------ Passage shown
I feel like I don't take very much when I do it (500cc), and the pts that I do collect from (pre-op crits around 38-40+) rarely require a ton of products post-pump anyway.
I rarely if ever use it.
Our blood product utilization is really good I think. Hardly ever give any products for most cases except for dhca/type A’s.
 
In my fellowship, we have historically screened patients for ANH if they meet SCA guidelines:

"It seems that to achieve maximal benefit of ANH, ≥800 mL of blood needs to be removed before surgery."

However, it is resource intensive and not done frequently. Most often, we do ANH for JW patients (all connected through a continuous tubing to the patient of course) if they meet criteria.
 
In my fellowship, we have historically screened patients for ANH if they meet SCA guidelines:

"It seems that to achieve maximal benefit of ANH, ≥800 mL of blood needs to be removed before surgery."
------------
**Problems to solve:**
1) In the ANH discussion, how much blood does the quoted guideline say must be removed before surgery to get the most benefit from ANH?
2) Pick up the ANH discussion where it stops and write what comes next.
The lines after this have no connection to the ANH discussion.
------ Data excerpts
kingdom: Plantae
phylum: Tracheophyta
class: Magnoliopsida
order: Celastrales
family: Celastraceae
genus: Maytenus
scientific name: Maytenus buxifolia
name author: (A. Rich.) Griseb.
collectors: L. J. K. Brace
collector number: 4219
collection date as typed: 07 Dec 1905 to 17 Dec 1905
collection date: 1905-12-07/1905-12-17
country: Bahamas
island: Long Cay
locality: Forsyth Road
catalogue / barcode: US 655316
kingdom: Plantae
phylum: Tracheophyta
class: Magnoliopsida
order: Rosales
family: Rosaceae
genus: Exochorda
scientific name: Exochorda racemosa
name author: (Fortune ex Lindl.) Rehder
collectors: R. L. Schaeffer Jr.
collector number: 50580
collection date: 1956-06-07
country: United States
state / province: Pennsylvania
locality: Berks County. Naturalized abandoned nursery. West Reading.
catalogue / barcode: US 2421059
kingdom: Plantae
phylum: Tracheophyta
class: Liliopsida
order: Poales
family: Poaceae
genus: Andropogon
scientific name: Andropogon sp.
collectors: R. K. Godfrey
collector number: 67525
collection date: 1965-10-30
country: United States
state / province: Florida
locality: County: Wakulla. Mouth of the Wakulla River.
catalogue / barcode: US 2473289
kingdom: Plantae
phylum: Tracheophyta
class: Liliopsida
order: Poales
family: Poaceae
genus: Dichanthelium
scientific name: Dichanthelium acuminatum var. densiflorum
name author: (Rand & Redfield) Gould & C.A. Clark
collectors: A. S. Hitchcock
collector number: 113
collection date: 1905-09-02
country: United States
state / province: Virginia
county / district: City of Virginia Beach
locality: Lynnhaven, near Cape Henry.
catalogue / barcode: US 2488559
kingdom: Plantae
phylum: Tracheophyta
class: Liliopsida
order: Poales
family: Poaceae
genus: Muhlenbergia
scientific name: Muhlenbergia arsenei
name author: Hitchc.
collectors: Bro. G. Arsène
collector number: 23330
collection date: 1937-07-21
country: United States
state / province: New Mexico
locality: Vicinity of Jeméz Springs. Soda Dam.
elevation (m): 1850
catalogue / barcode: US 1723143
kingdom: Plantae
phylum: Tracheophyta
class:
------------
**Task-by-task outputs:**
1) At least 800 mL.

2)
However, it is resource intensive and not done frequently. Most often, we do ANH for JW patients (all connected through a continuous tubing to the patient of course) if they meet criteria.

This is what I learned in fellowship, the 800cc floor. We would routinely take off 2 full bags. I always used the rocker in fellowship and would occasionally have some clots in the bags. In practice I haven’t had any rockers and have been nervous about it, but haven’t had any issues with clotting.
 
Those that use this method in their practice. Which bag do you use?

Brand/size of the bag? Pics if you have it plz.
 
Seemed to work well when I had it in residency for bigger cardiac cases. We would usually take about a liter of blood.